With so much at stake, it is essential that developing countries, including African countries, now act as the protagonist to change the direction and content of the debate on United Nations reform. What the South was able to do in the 1960s and 1970s in terms of shaping the international debate, inspired in the first place by just very few countries, can and must be done again.

The South also has the proven capacity to exercise intellectual leadership and to provide new directions for the United Nations, both in terms of policies and institutions. Collectively, developing countries have the strength to counter the onslaught on the United Nations and to put forward their own proposals for wide-ranging reforms to strengthen the organisation, so that it becomes a genuinely multilateral and democratic body in the service of all.

The preoccupations of the peoples of the South also find an echo in the concerns of large numbers of people in the North. There are many other common interests between the South and the North and worldwide problems of mutual concern such as financial instability, unemployment and the increasing social disparities and tensions, environmental degradation, HIV and AIDS, drug addiction and narcotics trafficking, inner-city problems and growing delinquency and marginalisation.

Indeed, large sectors of the North's population can also claim that they too suffer from failed development in their own societies, which is also aggravated by the more rapid pace of globalisation.

By taking a clear stand and speaking out on these issues, the South is likely also to mobilise the interest and support of progressive and internationalist opinion in the North, which may in turn be able to exert greater pressure on North governments to take a more positive, forward-looking approach to the matter of United Nations reform.

As Kofi Annan, a former secretary general of the United Nations, once observed, "we all need an effective United Nations - one that reflects the world we live in today and can meet the challenges we will face tomorrow… we are in a new era, we need a new United Nations. Let's make it happen".

It is therefore our collective duty to struggle for the establishment of such a United Nations. And our demands for a better, more just United Nations should not begin and end with Africa getting a permanent seat on the United Nations Security Council.

To achieve this, the unity of all South countries is absolutely necessary. The challenges that we face under the current setup of the United Nations are common to us all, regardless of political concepts, systems of government, philosophical convictions. The approach to these vital questions affecting us and the solutions we seek can and should be shared. We should also rise above the local controversies that sometimes turn us into enemies because of old disputes or intrigues, ambitions or the machinations of the North.

Generally speaking, what we see of the United Nations today are the product of the system of domination and colonial control that subjugated us for centuries. We should therefore struggle tenaciously to promote the closest possible unity among the South countries. We must not allow anybody or anything to divide us.

Reform of the United Nations and its associated agencies and institutions is a prerequisite for our countries' progress.

There is no possible substitute for this world organisation, which includes all states.
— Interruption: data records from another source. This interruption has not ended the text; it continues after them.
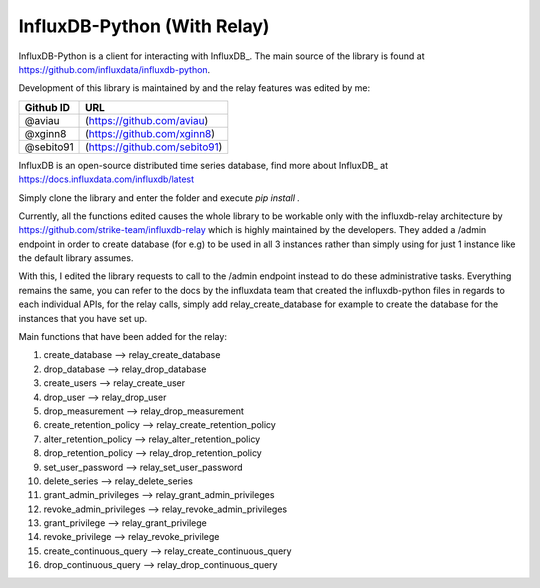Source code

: InfluxDB-Python (With Relay)
============================

InfluxDB-Python is a client for interacting with InfluxDB_. The main source of the library is found at https://github.com/influxdata/influxdb-python.

Development of this library is maintained by and the relay features was edited by me:

+-----------+-------------------------------+
| Github ID | URL                           |
+===========+===============================+
| @aviau    | (https://github.com/aviau)    |
+-----------+-------------------------------+
| @xginn8   | (https://github.com/xginn8)   |
+-----------+-------------------------------+
| @sebito91 | (https://github.com/sebito91) |
+-----------+-------------------------------+

.. _readme-about:

InfluxDB is an open-source distributed time series database, find more about InfluxDB_ at https://docs.influxdata.com/influxdb/latest


.. _installation:

Simply clone the library and enter the folder and execute `pip install .`

.. _features:

Currently, all the functions edited causes the whole library to be workable only with the influxdb-relay architecture by https://github.com/strike-team/influxdb-relay
which is highly maintained by the developers. They added a /admin endpoint in order to create database (for e.g) to be used in all 3 instances rather than simply using 
for just 1 instance like the default library assumes. 

With this, I edited the library requests to call to the /admin endpoint instead to do these administrative tasks. Everything remains the same, you can refer to the docs
by the influxdata team that created the influxdb-python files in regards to each individual APIs, for the relay calls, simply add relay_create_database for example to create
the database for the instances that you have set up.

Main functions that have been added for the relay:

1. create_database --> relay_create_database
2. drop_database --> relay_drop_database
3. create_users --> relay_create_user
4. drop_user --> relay_drop_user
5. drop_measurement --> relay_drop_measurement
6. create_retention_policy --> relay_create_retention_policy
7. alter_retention_policy --> relay_alter_retention_policy
8. drop_retention_policy --> relay_drop_retention_policy
9. set_user_password --> relay_set_user_password
10. delete_series --> relay_delete_series
11. grant_admin_privileges --> relay_grant_admin_privileges
12. revoke_admin_privileges --> relay_revoke_admin_privileges
13. grant_privilege --> relay_grant_privilege
14. revoke_privilege --> relay_revoke_privilege
15. create_continuous_query --> relay_create_continuous_query
16. drop_continuous_query --> relay_drop_continuous_query

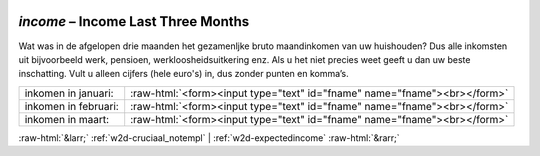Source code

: .. _w2d-income:

 
 .. role:: raw-html(raw) 
        :format: html 

`income` – Income Last Three Months
===============================

Wat was in de afgelopen drie maanden het gezamenljke bruto maandinkomen van uw huishouden? Dus alle inkomsten uit bijvoorbeeld werk, pensioen, werkloosheidsuitkering enz. Als u het niet precies weet geeft u dan uw beste inschatting. Vult u alleen cijfers (hele euro's) in, dus zonder punten en komma’s.

.. csv-table::
   :delim: |

           inkomen in januari: | :raw-html:`<form><input type="text" id="fname" name="fname"><br></form>`
           inkomen in februari: | :raw-html:`<form><input type="text" id="fname" name="fname"><br></form>`
           inkomen in maart: | :raw-html:`<form><input type="text" id="fname" name="fname"><br></form>`

.. image:: ../_screenshots/w2-income.png


:raw-html:`&larr;` :ref:`w2d-cruciaal_notempl` | :ref:`w2d-expectedincome` :raw-html:`&rarr;`
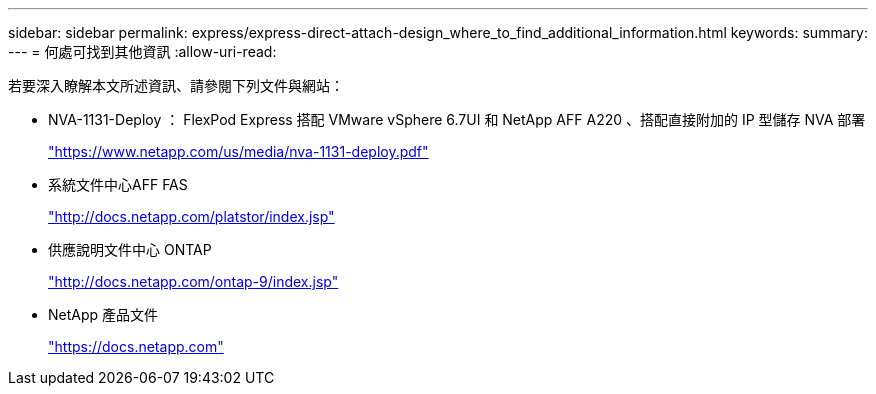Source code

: ---
sidebar: sidebar 
permalink: express/express-direct-attach-design_where_to_find_additional_information.html 
keywords:  
summary:  
---
= 何處可找到其他資訊
:allow-uri-read: 


[role="lead"]
若要深入瞭解本文所述資訊、請參閱下列文件與網站：

* NVA-1131-Deploy ： FlexPod Express 搭配 VMware vSphere 6.7UI 和 NetApp AFF A220 、搭配直接附加的 IP 型儲存 NVA 部署
+
https://www.netapp.com/us/media/nva-1131-deploy.pdf["https://www.netapp.com/us/media/nva-1131-deploy.pdf"^]

* 系統文件中心AFF FAS
+
http://docs.netapp.com/platstor/index.jsp["http://docs.netapp.com/platstor/index.jsp"^]

* 供應說明文件中心 ONTAP
+
http://docs.netapp.com/ontap-9/index.jsp["http://docs.netapp.com/ontap-9/index.jsp"^]

* NetApp 產品文件
+
https://docs.netapp.com["https://docs.netapp.com"^]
We therefore need to struggle to increase the prestige, authority and role of the United Nations and its specialised agencies and institutions; to give them our solid support as a majority in the struggle for peace and security of all peoples, for a fair international order and for a solution to the tragic problem of underdevelopment that adversely affects the vast majority of countries.

The existence of such an organisation as the United Nations, with growing solidity, influence and power, is increasingly indispensable for the future of the world.

It is therefore very important that as we demand that Africa has a permanent seat on the United Nations Security Council, we should not lose sight of the fact that what is most needed and more important is a package of measures to renew the United Nations system. In a reformed United Nations, a permanent seat may not even be necessary because power within the United Nations may be shared and exercised in a totally different way.